TASK PROMPT
According to the passage on BlackBerry's new phones, what market share does BlackBerry hold in Canada?

PASSAGE SHOWN
┌────────
Big buzz over BlackBerry’s latest devices launched this spring came with a question: can skeptics be converted? Can BlackBerry lure back past users who’ve since migrated to Android and Apple?
It’s beginning to look like the answer is a tentative yes.
Market share estimates for BlackBerry’s new operating system show the company is beating out all Android phones combined to be the number two phone provider in Canada, behind Apple, with 28 per cent market share (it was tied with Samsung at 23 per cent as recently as February). BlackBerry now holds 14 per cent of the market in the U.K., according to figures dated Jun. 16 from the statistics site StatCounter Global.
Analysts are boosting sales and earnings projections for the company in the face of strong sales of BlackBerry’s Z10 and Q10 smartphones, which use the new BlackBerry 10 operating system.
In a note to investors Tuesday morning, RBC analyst Mark Sue upped shipment projections from 2.75 million to 3.5 million for the the first fiscal quarter (ending Jun. 1), and projected the second quarter would see 4 million phones shipped, up from an earlier estimate of 3 million.
Last week, Wells Fargo analyst Maynard Um estimated earnings would hit $0.32 per share for the 2013/14 fiscal year—after previously expecting a loss of $0.07 a share. “We think expectations have recently risen for BB10 units (we est. 3.5MM) and though we see some scope for upside potential, we are taking a conservative approach,” he told investors in a written statement.
The badly needed good news for BlackBerry comes after earlier downgrades amid reportedly lower-than-expected demand for the new phones, and even with rosy projections, analysts remain cautious.
“The picture remains blurry, particularly as competition remains fierce,” Sue noted.
But just as the good news has begun to mount, BlackBerry has also landed in the middle of the NSA scandal, with revelations that U.K. government spies broke past its security systems, according to reports in the Guardian. Documents allege foreign officials visiting the UK for the G20 summits in 2009 had their communications intercepted by the GCHQ intelligence agency, including “penetrating the security on delegates’ BlackBerrys to monitor their email messages and phone calls.”
BlackBerry clients can “rest assured” that it offers “the best available solution” to protect mobile communications, the company said in a statement to Maclean’s.
“While we cannot comment on media reports regarding alleged government surveillance of telecommunications traffic, we remain confident in the superiority of BlackBerry’s mobile security platform for customers using our integrated device and enterprise server technology,” it said.
Investors will have to wait until Jun. 28 for hard data to back up analysts’ optimism, when BlackBerry releases its first quarter earning for the fiscal year 2013/14.
└────────
DATASET
┌────────
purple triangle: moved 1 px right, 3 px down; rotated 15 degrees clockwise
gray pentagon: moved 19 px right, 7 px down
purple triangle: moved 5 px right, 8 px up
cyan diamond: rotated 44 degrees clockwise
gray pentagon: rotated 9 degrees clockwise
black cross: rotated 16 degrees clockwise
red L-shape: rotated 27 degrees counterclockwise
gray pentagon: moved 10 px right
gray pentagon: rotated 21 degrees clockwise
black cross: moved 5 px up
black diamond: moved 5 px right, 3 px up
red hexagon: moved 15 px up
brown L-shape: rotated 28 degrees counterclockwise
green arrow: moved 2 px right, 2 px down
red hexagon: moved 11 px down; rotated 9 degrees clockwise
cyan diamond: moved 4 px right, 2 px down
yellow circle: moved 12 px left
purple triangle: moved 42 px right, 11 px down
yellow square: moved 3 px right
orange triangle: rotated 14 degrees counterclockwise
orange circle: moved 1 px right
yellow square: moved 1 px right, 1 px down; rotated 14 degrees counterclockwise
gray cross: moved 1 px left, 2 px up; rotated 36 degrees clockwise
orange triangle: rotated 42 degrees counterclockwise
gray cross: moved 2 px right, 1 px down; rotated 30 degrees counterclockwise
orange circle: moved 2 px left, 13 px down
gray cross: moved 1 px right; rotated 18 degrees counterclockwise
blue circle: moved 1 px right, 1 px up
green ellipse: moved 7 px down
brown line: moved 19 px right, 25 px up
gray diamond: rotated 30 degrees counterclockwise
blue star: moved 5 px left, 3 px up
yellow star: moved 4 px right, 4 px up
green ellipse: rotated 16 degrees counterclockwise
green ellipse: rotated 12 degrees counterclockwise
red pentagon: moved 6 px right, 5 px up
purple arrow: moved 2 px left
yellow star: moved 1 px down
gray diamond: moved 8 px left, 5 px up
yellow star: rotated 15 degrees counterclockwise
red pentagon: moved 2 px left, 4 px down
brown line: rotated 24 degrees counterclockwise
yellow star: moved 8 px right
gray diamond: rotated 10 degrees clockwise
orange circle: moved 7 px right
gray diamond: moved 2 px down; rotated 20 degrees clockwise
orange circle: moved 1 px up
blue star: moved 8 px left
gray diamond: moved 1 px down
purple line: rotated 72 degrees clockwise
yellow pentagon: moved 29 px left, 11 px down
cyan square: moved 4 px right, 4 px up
└────────
RESULT FOR THIS EXERCISE
28 percent